Il faut lire Citrons acides de Lawrence Durrell.

Voilà donc, après que les Chypriotes turcs ont enfin chassé cette ordure de Denktash en 2005, qu'on est en train de refermer doucement les plaies. Même si c'est au prix de quelques mensonges, car les disparus turcs de 1964, ceux d'une guerre civile larvée provoquée par la volonté de puissance de Denktash qui bloqua le fonctionnement d'institutions impraticables concoctées par les Anglais afin de rester arbitres, puis par refus brutal de Makarios de rester otage de cette situation, ces disparus-là n'ont rien à voir avec les disparus grecs de 1974, victimes de l'impérialisme turc auquel donnèrent libre cours les imbécillités de la junte grecque d'alors, poussée par les Etats-Unis pour de fumeuses raisons stratégiques : Makarios un Castro de la Méditerranée, il fallait vraiment être un Talleyrand aux aussi petits pieds que M. Kissinger pour y croire !

Sans doute faut-il en passer par cet amalgame pour ne pas désigner la Turquie comme seule responsable des crimes qu'elle a commis. reste la question centrale : il n'y aura pas de véritable paix à Chypre, comme il n'y aura pas de véritable paix en Palestine, tant que les puissances occupantes n'auront pas rapatrié les colons qu'ils ont illégalement implantés dans des territoires qu'ils occupent illégalement.

Pour mémoire :

Le recensement de 1960 donnait une population de 573.566 habitants dont 81,7 % appartenant à la communauté grecque (77 % d’orthodoxes, 4,7 % de maronites et arméniens) et 18,3 % à la communauté turque (dont une partie est d’ailleurs alors hellénophone).

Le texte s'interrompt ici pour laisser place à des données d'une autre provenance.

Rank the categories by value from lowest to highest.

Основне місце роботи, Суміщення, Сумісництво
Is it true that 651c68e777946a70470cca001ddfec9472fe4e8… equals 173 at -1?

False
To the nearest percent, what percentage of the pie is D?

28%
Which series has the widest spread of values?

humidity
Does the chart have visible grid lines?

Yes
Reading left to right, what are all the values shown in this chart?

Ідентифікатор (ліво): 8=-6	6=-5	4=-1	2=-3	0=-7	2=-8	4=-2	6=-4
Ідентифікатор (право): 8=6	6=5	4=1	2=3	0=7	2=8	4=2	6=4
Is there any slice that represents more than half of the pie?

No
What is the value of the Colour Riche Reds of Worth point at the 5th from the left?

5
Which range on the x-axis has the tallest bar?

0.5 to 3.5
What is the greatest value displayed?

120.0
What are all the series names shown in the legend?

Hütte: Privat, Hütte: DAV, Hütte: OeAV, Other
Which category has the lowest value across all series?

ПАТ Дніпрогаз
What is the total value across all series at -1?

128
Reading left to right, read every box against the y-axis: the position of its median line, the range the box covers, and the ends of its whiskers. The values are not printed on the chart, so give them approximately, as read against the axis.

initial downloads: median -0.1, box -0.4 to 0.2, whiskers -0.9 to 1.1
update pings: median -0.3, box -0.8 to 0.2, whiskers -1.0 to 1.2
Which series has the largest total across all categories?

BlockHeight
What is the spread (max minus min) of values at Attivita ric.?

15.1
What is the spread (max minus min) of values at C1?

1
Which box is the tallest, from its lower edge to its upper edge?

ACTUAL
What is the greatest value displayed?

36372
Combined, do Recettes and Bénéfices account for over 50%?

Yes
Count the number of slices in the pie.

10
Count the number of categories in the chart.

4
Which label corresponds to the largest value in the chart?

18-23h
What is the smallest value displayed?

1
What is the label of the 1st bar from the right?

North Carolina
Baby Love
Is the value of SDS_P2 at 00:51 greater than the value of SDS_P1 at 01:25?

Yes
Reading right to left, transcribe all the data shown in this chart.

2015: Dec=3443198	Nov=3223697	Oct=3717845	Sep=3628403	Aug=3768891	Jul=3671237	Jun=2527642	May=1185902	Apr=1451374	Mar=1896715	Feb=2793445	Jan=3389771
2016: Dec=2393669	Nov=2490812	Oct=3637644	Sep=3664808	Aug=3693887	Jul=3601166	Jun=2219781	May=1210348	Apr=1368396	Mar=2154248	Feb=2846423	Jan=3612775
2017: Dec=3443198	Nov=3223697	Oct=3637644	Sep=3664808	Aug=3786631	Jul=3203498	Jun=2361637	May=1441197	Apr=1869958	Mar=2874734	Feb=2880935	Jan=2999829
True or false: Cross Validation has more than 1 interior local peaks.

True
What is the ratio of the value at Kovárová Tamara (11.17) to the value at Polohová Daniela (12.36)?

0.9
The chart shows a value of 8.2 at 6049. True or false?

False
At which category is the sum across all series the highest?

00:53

Depuis 1974, ces 18,7 % de la population chypriote turque ont été regroupés sur les 38 % du territoire de la République de Chypre, devenue entre-temps membre de l'Union européenne, qu'occupe la Turquie, reconnue candidate par l'Union européenne - ce qui est tout de même un comble d'absurdité d'européenne !!! Les Turcs ont procédé au Nord à une "purification ethnique" presque totale de la population grecque qui, là comme ailleurs était massivement majoritaire, car la population turcophone était disséminée sur l'ensemble du territoire de l'île. Ils y ont proclamé un Etat fantoche du nord de Chypre qu'ils sont seuls à reconnaître.

Le rapport entre populations grecque et turque a sensiblement varié depuis 1974 : la population chypriote turque a en effet été touchée par un fort mouvement d’émigration depuis 1974, essentiellement dû à l'incurie et à la corruption des gouvernements Denktash (1974-2005), alors que le sud de l'île, grec, passait du sous-développement à une remarquable prospérité. La communauté chypriote turque ne représente plus aujourd’hui que 11,7 % de la population légale de l’île, par rapport aux 88,3 % de Grecs (85,1 % d’orthodoxes et 3,2% de maronites et arméniens).

Ces chiffres ne tiennent pas compte des 115.000 colons anatoliens que la Turquie a illégalement installés depuis son invasion du Nord de l’île en 1974 afin d’infléchir le rapport démographique global : ceux-ci sont désormais plus nombreux dans la zone occupée que les 88.000 Chypriotes turcs. Ils excluent également les 35.000 soldats turcs des forces d'occupation qui font du Nord de Chypre, selon le rapport du secrétaire général de l’ONU (5/1995/1020 du 10/12/1995) « une des zones les plus militarisées dans le monde ».